KUTIPAN TERPILIH.
══════════
Wahai Muda-Mudi, Sudahkah Memakai Media Sosial Secara Cerdas?

Cara Cerdas Mencegah Penyebaran Hoax di Media Sosial

oleh Cahyu diperbarui 07 Nov 2017, 09:46 WIB
Diterbitkan 07 Nov 2017, 09:46 WIB
Mudamudigital
Cara Cerdas Mencegah Penyebaran Hoax di Media Sosial

Liputan6.com, Jakarta Sebagai generasi milenial, seharusnya “kids zaman now” bisa menjadi pengguna media sosial yang cerdas dan sesuai tujuannya. Memanfaatkan media sosial untuk menyebarkan fakta dan informasi yang berguna.

Namun, pada kenyataannya, media sosial banyak disalah gunakan untuk menyebarkan berita dengan konten negatif atau informasi yang tidak benar alias hoax.
══════════
INFORMASI YANG DISEDIAKAN.
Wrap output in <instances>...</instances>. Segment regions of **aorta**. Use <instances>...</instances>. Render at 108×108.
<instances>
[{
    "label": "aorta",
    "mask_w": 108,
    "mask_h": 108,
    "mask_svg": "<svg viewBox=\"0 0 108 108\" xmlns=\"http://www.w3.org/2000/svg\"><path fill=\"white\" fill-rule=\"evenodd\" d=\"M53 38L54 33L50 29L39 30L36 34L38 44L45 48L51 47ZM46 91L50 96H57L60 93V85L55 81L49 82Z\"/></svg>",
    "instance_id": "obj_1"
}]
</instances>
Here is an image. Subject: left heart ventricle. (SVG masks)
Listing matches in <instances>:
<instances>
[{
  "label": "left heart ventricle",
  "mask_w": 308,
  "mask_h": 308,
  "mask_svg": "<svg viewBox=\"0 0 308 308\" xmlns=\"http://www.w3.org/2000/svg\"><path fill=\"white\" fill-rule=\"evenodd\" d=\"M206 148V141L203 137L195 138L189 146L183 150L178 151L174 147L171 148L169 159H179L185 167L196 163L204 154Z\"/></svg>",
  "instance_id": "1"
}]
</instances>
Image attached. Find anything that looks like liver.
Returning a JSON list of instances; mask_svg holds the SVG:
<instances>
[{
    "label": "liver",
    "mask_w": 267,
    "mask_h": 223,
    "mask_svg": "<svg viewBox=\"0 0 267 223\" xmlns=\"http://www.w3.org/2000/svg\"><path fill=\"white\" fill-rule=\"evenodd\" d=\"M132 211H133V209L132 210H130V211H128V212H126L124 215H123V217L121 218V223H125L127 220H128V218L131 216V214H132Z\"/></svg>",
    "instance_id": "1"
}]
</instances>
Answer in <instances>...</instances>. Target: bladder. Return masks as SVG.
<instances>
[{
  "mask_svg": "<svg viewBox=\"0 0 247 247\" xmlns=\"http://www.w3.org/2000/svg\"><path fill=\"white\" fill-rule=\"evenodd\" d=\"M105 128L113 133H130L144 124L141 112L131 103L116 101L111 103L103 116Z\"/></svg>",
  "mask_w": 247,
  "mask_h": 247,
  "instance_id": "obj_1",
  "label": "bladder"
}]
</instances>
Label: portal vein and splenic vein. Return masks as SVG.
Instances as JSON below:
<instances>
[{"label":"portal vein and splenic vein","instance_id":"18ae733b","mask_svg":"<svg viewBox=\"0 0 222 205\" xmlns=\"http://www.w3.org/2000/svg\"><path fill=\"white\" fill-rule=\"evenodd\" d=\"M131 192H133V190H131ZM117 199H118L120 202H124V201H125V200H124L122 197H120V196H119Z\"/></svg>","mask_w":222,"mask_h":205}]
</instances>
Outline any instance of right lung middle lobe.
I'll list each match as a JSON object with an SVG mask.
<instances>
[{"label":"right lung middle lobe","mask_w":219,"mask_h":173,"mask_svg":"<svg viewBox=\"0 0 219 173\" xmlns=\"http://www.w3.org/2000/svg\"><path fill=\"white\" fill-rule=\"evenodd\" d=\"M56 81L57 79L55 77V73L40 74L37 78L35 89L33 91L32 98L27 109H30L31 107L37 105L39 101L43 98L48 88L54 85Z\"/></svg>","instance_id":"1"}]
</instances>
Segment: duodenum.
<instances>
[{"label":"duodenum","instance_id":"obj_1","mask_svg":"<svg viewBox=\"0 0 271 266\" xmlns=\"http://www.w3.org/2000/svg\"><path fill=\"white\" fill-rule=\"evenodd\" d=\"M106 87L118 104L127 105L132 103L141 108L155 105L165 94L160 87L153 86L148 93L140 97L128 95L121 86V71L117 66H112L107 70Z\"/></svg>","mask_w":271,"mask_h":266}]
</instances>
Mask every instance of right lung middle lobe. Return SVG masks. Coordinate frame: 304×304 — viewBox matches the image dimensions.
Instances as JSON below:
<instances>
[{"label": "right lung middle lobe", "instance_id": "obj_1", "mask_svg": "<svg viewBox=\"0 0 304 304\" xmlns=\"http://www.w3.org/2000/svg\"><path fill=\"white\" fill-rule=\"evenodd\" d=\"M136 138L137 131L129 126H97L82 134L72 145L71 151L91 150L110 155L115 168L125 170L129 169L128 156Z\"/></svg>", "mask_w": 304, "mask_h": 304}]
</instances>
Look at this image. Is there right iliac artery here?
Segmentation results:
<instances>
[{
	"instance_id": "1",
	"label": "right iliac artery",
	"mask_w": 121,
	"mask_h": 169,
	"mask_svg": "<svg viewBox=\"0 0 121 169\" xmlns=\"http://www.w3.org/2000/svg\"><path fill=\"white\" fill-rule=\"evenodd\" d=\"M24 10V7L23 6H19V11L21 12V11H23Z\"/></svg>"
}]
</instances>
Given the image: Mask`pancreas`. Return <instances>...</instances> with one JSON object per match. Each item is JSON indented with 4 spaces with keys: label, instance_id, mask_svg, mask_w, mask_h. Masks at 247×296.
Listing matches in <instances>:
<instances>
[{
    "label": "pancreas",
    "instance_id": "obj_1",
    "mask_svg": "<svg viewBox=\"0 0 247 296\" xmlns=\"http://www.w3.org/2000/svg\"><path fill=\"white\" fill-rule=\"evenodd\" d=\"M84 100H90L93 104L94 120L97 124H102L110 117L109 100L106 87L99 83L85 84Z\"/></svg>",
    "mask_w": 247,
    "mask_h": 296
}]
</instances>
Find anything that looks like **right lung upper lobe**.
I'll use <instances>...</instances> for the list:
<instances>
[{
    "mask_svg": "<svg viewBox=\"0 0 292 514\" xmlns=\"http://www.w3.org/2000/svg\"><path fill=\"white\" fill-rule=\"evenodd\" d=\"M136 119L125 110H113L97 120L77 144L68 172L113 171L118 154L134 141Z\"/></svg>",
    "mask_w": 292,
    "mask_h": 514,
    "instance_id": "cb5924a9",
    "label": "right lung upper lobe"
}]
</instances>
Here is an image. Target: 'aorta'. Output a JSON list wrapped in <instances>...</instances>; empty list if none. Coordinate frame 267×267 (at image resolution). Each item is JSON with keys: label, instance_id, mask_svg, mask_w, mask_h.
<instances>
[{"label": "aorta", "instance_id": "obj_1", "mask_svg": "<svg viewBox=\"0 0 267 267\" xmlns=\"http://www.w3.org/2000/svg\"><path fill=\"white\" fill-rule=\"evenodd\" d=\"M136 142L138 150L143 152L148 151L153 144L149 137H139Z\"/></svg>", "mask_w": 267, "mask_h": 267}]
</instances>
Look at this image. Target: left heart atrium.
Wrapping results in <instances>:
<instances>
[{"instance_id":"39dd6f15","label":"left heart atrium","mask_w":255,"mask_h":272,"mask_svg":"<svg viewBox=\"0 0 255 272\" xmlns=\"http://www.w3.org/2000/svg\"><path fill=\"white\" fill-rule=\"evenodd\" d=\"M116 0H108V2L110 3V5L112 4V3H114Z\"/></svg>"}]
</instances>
══════════
LATIHAN TERTULIS A. Salinlah tanpa perubahan bagian artikel tentang hoax di media sosial yang dimulai pada "oleh Cahyu diperbarui" dan berakhir pada "benar alias hoax.".
LATIHAN TERTULIS B.
Jawablah pertanyaan berikut berdasarkan artikel tentang hoax di media sosial.
(i) Siapa yang tercantum sebagai penulis artikel tersebut?
(ii) Pada tanggal dan pukul berapa artikel tersebut diterbitkan?
(iii) Menurut artikel tersebut, untuk apa media sosial banyak disalahgunakan?
LATIHAN TERTULIS C. Lanjutkan artikel tentang hoax di media sosial, dimulai setelah kalimat terakhir yang tercantum.

JAWABAN LATIHAN A.
oleh Cahyu diperbarui 07 Nov 2017, 09:46 WIB
Diterbitkan 07 Nov 2017, 09:46 WIB
Mudamudigital
Cara Cerdas Mencegah Penyebaran Hoax di Media Sosial

Liputan6.com, Jakarta Sebagai generasi milenial, seharusnya “kids zaman now” bisa menjadi pengguna media sosial yang cerdas dan sesuai tujuannya. Memanfaatkan media sosial untuk menyebarkan fakta dan informasi yang berguna.

Namun, pada kenyataannya, media sosial banyak disalah gunakan untuk menyebarkan berita dengan konten negatif atau informasi yang tidak benar alias hoax.

JAWABAN LATIHAN B.
(i) Cahyu.
(ii) 07 Nov 2017, pukul 09:46 WIB.
(iii) Untuk menyebarkan berita dengan konten negatif atau informasi yang tidak benar alias hoax.

JAWABAN LATIHAN C.
Staf Ahli Menteri Komunikasi dan Informatika (Kominfo) Bidang Teknologi, Herry Abdul Azis, mengatakan bahwa internet telah membuat informasi berkembang lebih jauh. Dalam hitungan jam, satu topik bisa berkembang lebih luas.

“Misalnya saja, berita yang berkembang soal registrasi SIM Card telah berkembang sangat jauh. Dalam hitungan jam, berapa hari, berita berkembang luas, bahkan ada yang menjadi hoax. Masuk ke ranah-ranah lain, seperti untuk penyadapan dan lain-lain,” ujar Herry, dalam acara “Literasi Cerdas Bermedia Sosial” yang digagas Mudamudigital di Kota Bandar Lampung, Jumat (3/11/2017).

Berbagai pihak pun telah berupaya mengatasi permasalahan tersebut. Pemerintah, misalnya, telah mengeluarkan Undang-Undang Informasi dan Transaksi Elektronik (UU ITE) yang mengatur sanksi bagi pengguna internet yang menyebarkan konten negatif dan hoax.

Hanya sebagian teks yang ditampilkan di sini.